To generalize a bit more, most of ML is applied mathematics. Getting a good grounding in the underlying math is the most illuminating step to learning ML (spoken as someone who wasted a lot of time doing other things thanks to an irrational fear of learning mathematics and am still bad at it)
Deep math/stat understanding combined with the engineering bits(like programming, cleaning the data, running clusters) and the communication bits, (like visualization) brings you to (what should be) 'data science' (imvvho ymmv etc etc).
I am still not sure one person can pull it all off-it probably needs a solid team of specialists. But hey 'data scientist' is a hot job description, and so you can't blame people who know bits and pieces (sometimes very small bits and pieces ;) ) calling themselves 'data scientists' or whatever. "Machine Learning for Hackers" and all that jazz. We've seen all this before with "HTML coders" from the nineties.
Work as a search quality engineer at Google and you do pretty much all of that.
Except for running the clusters[1], I've done pretty much all of those steps myself. I started with a nice statistical idea, built some simple models, played with feature selection and learning algorithms, built model viewers, built classifiers, validated classifiers, built demos, validated demos, built a production implementation[2], optimized the production implementation to make it small/fast enough, and finally launched a big search quality improvement.
[1] I certainly write distributed code that runs on them, but maintaining the DCs definitely isn't part of my job description.
[2] Validation of the final quality in prod is actually someone else's job, not because I couldn't do it, but you might not want me to tell you how good my stuff is, cause you know, I might be biased.
Right, it's less sexy than people think. That was my reaction when taking an Artificial Intelligence class and a Machine Learning class over 10 years ago as an undergrad. I was like, "these are unprincipled hacks". I liked graphics better. There were actual algorithms.
But in college you never get to apply them to real problems. I think if you apply them to real problems you'll have the revelation. Especially when you try other approaches first.

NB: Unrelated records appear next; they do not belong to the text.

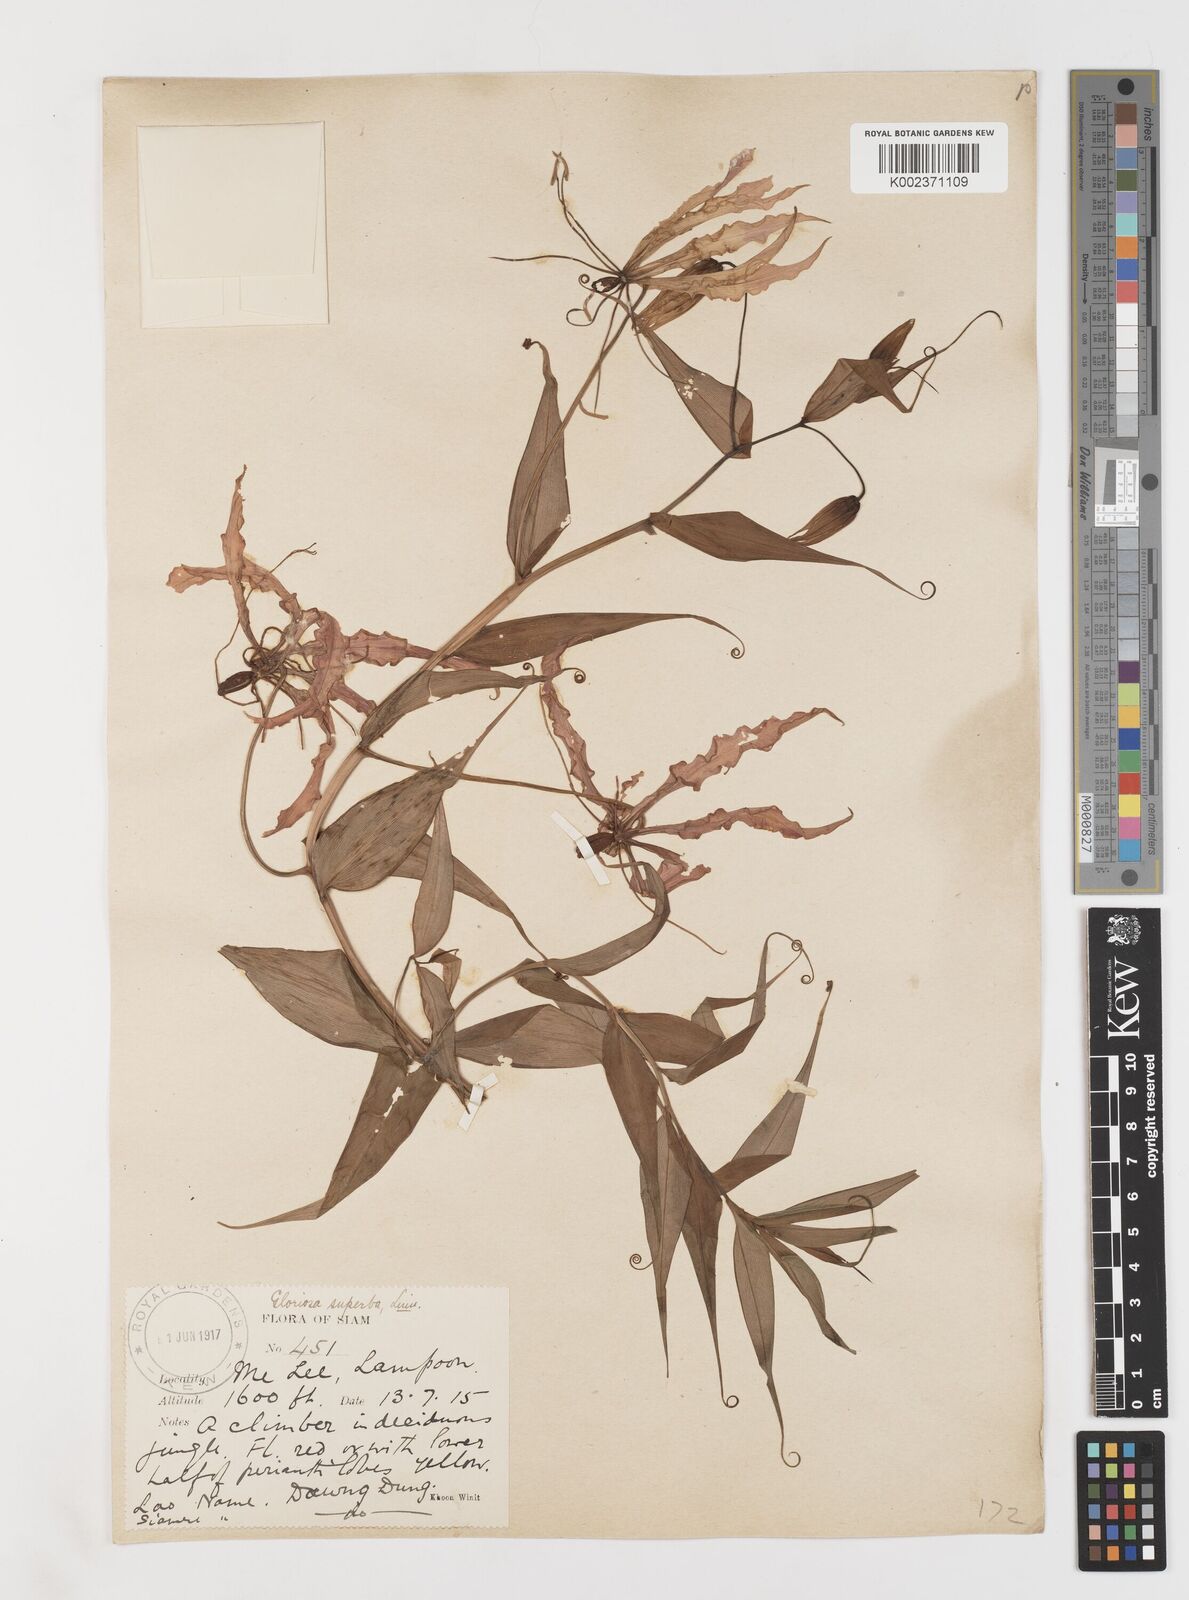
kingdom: Plantae
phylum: Tracheophyta
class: Liliopsida
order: Liliales
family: Colchicaceae
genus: Gloriosa
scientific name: Gloriosa superba
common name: Flame lily
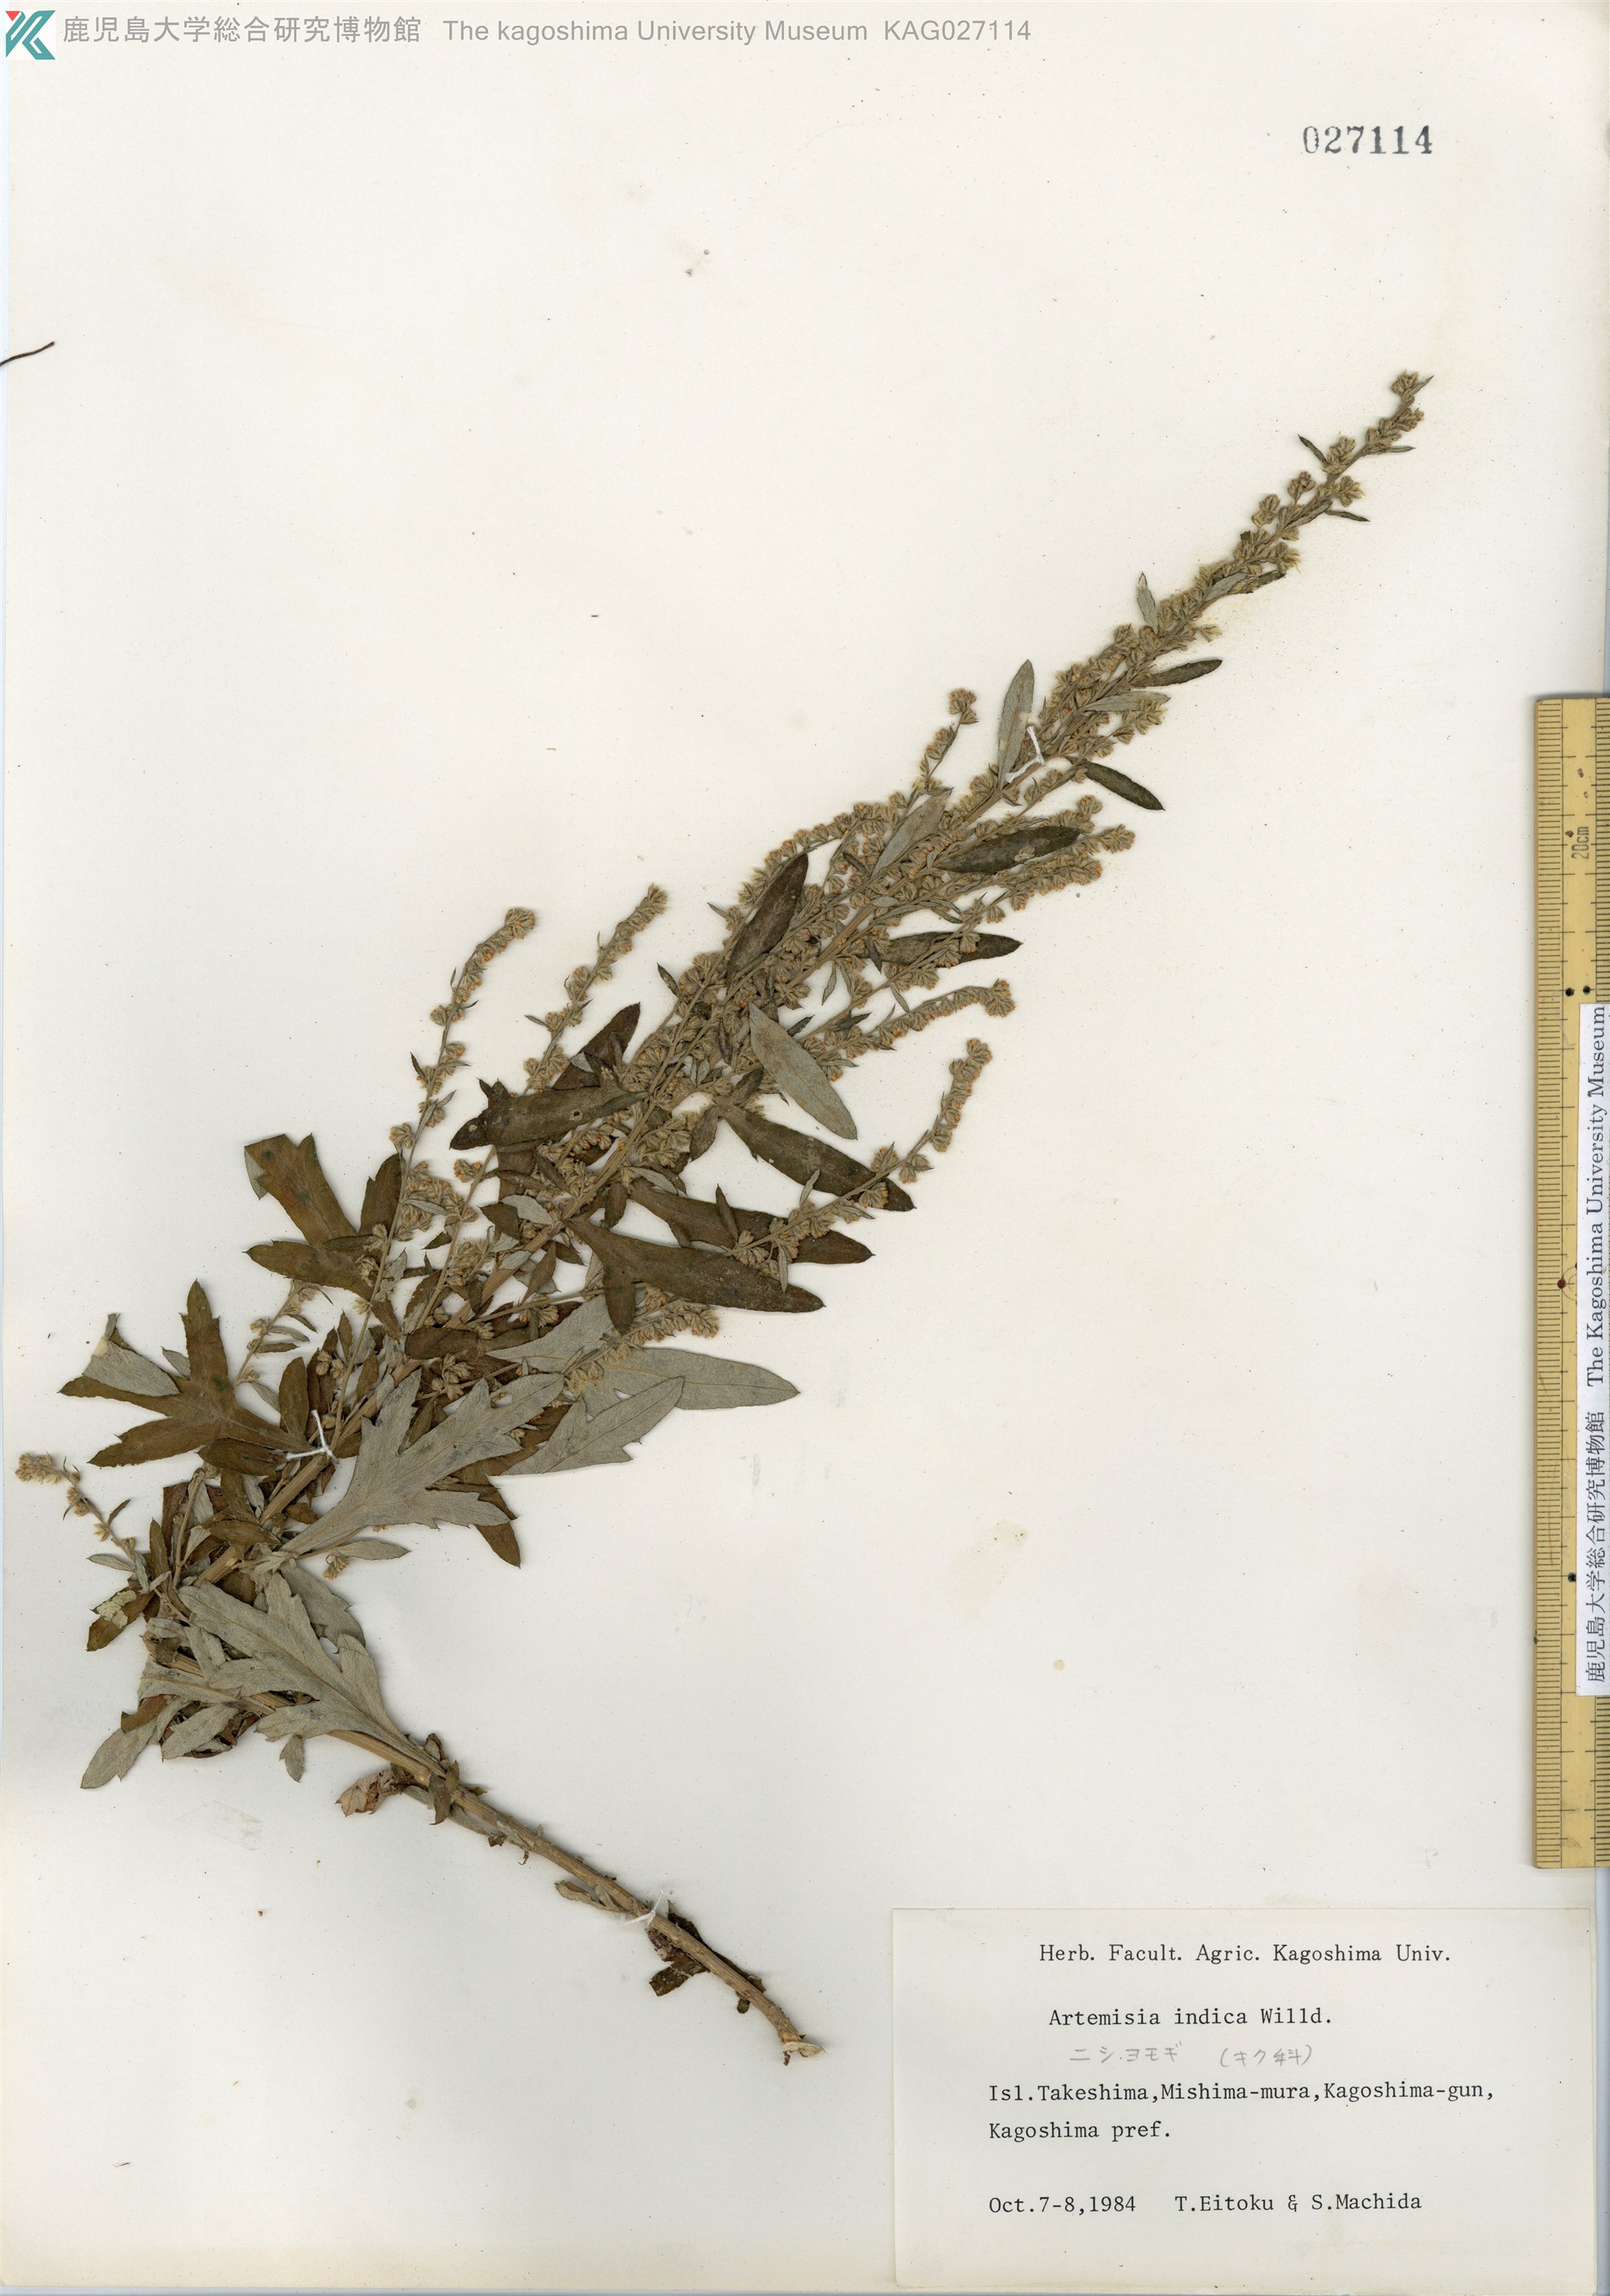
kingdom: Plantae
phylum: Tracheophyta
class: Magnoliopsida
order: Asterales
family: Asteraceae
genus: Artemisia
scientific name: Artemisia indica
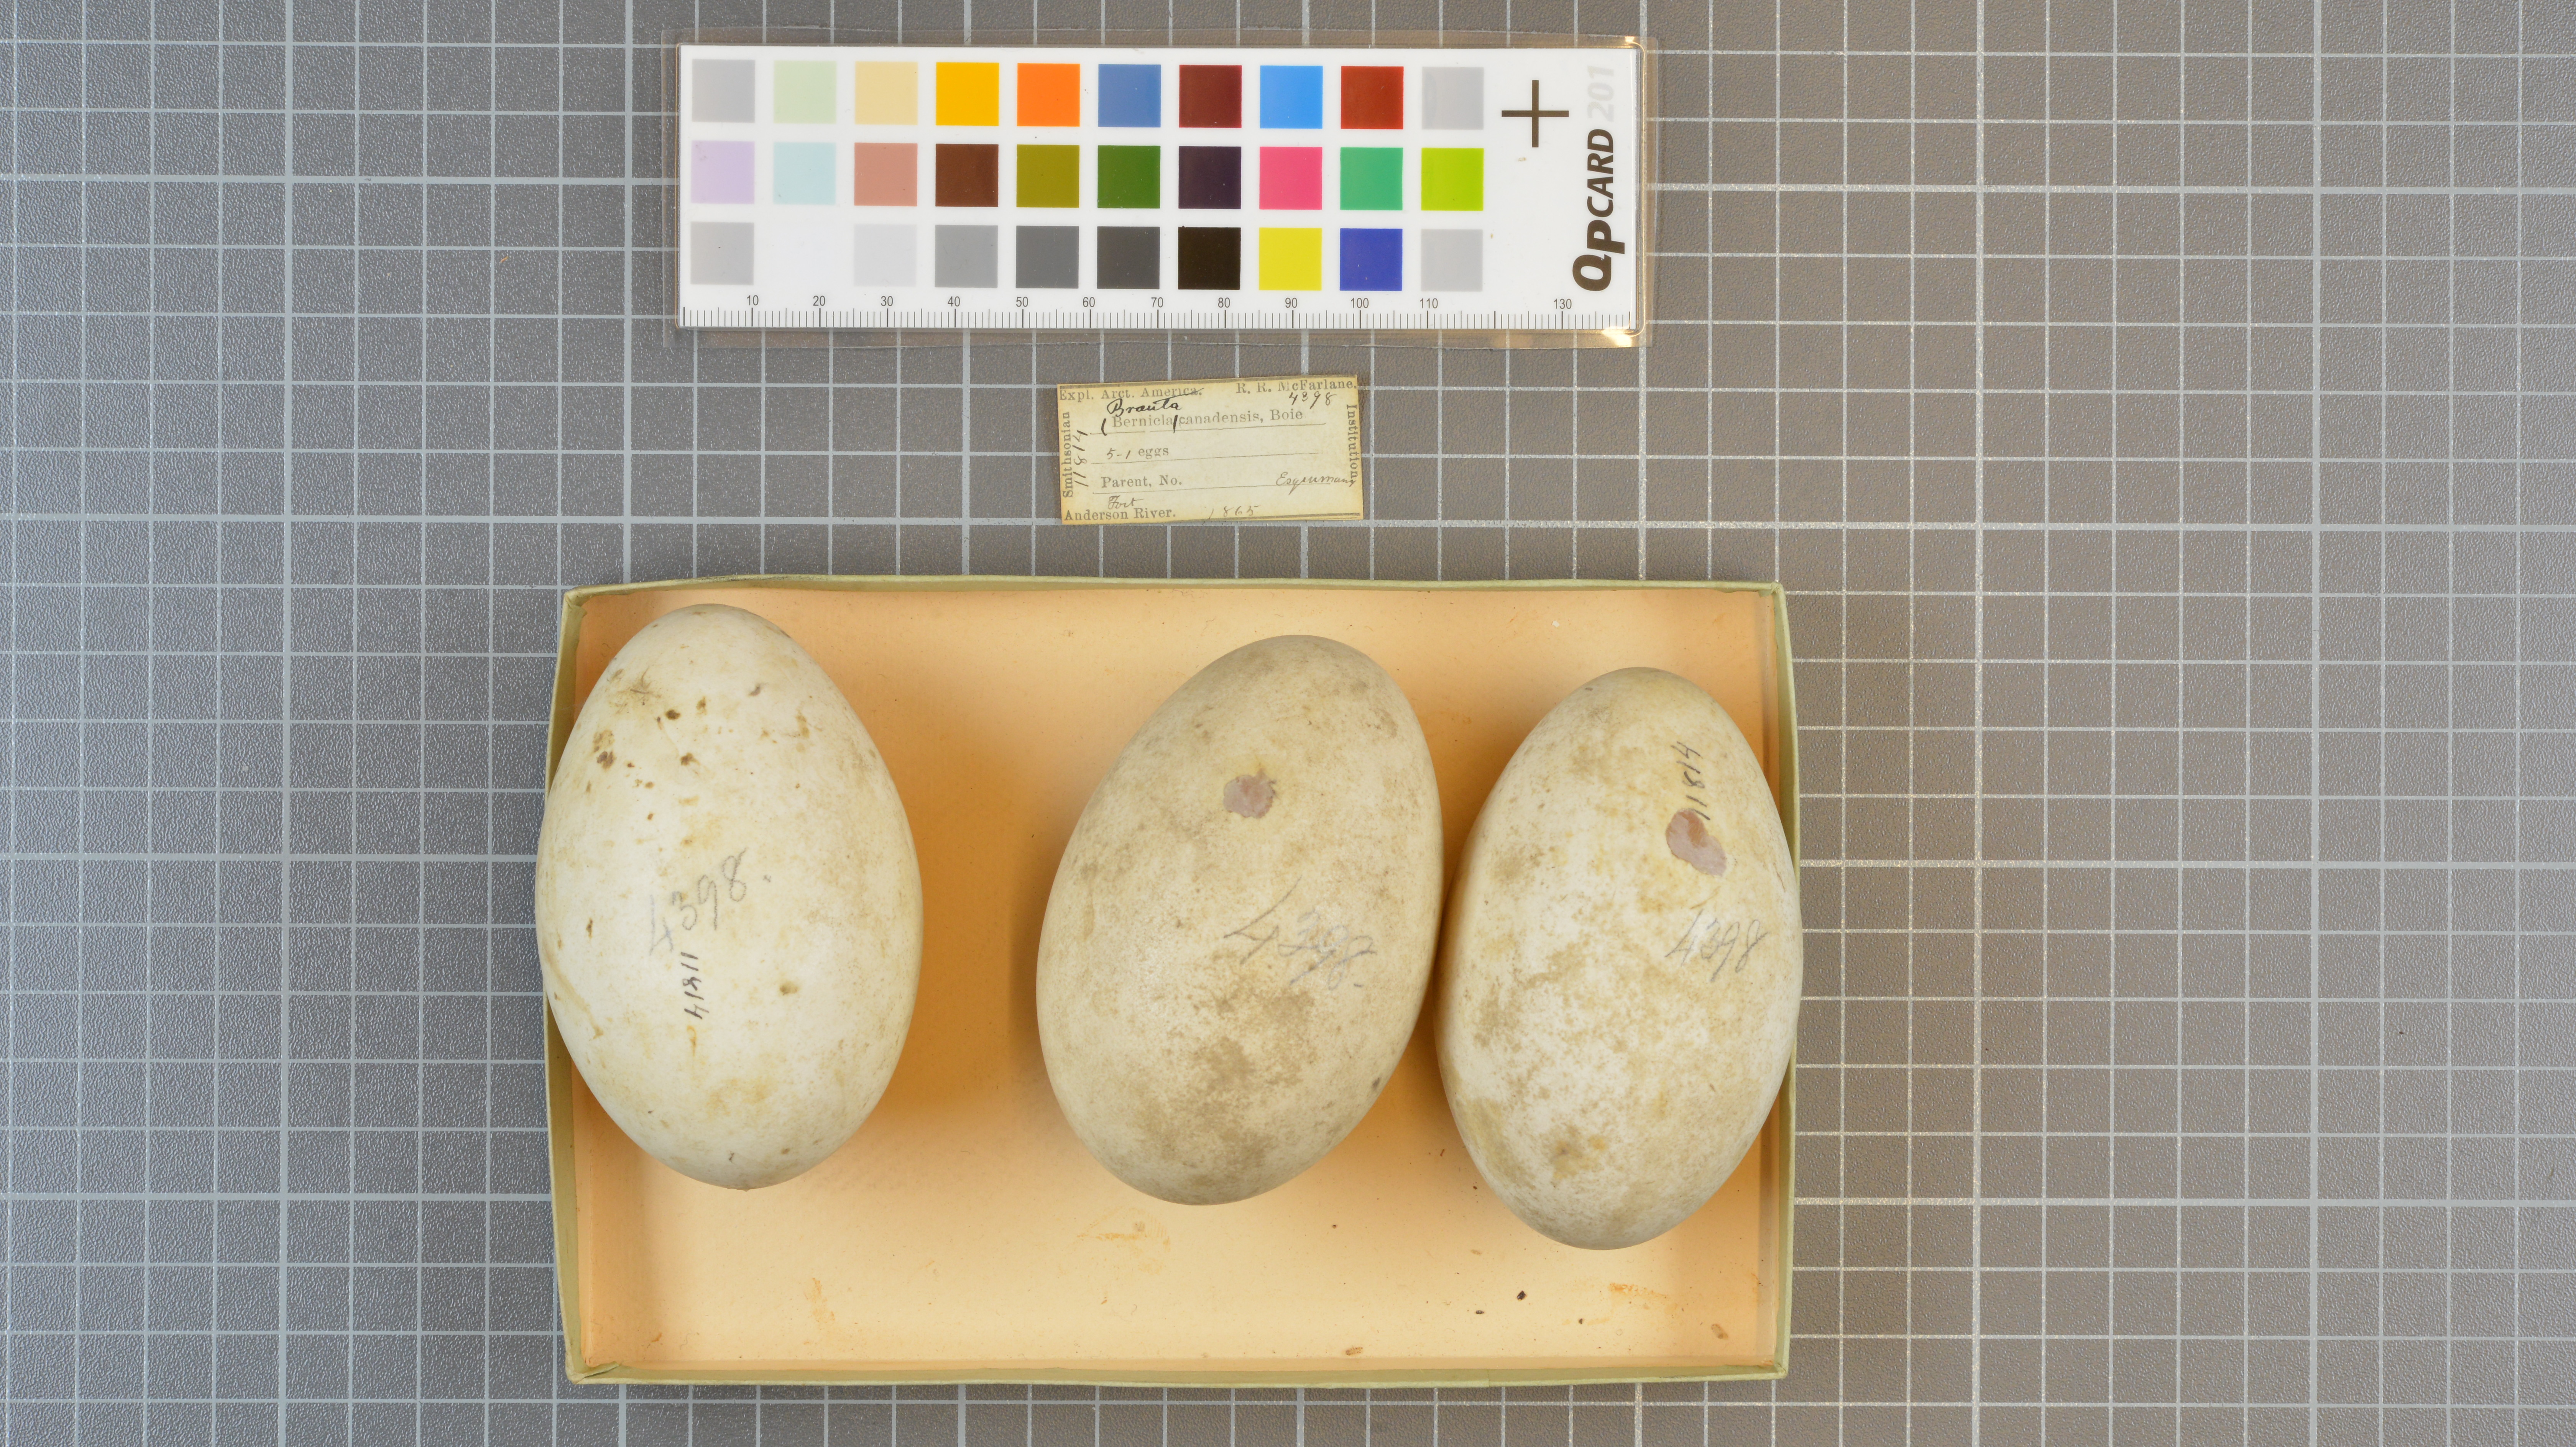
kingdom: Animalia
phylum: Chordata
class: Aves
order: Anseriformes
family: Anatidae
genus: Branta
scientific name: Branta canadensis
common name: Canada goose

But actually applying them requires domain knowledge, data cleaning skills, and programming skills beyond what many people have (certainly myself as an undergraduate).
Not disagreeing with your second paragraph, but just wanted to point out that Machine Learning has matured way beyond the "unprincipled hacks" phase, and as was correctly pointed out above, can be seen as a direction in applied statistics. If you look at a modern course in multivariate statistics, there's a significant overlap with ML (http://goo.gl/GTDUC).
I think people's expectation of a new scientific or engineering discipline to be "sexy" or "magic" is simply a sign of widespread ignorance of the field, so it's a good thing when something becomes less "magic" and more "real". I bet airplanes were "magic" until we learned how to fly them consistently and safely :)
Machine learning is full of hacks to connect theory to producing results given constraints. That's not too different from hacks that are done for the sake of performance in graphics rendering.
And this can be powerful, of course, but it doesn't really have much of the magic of AI.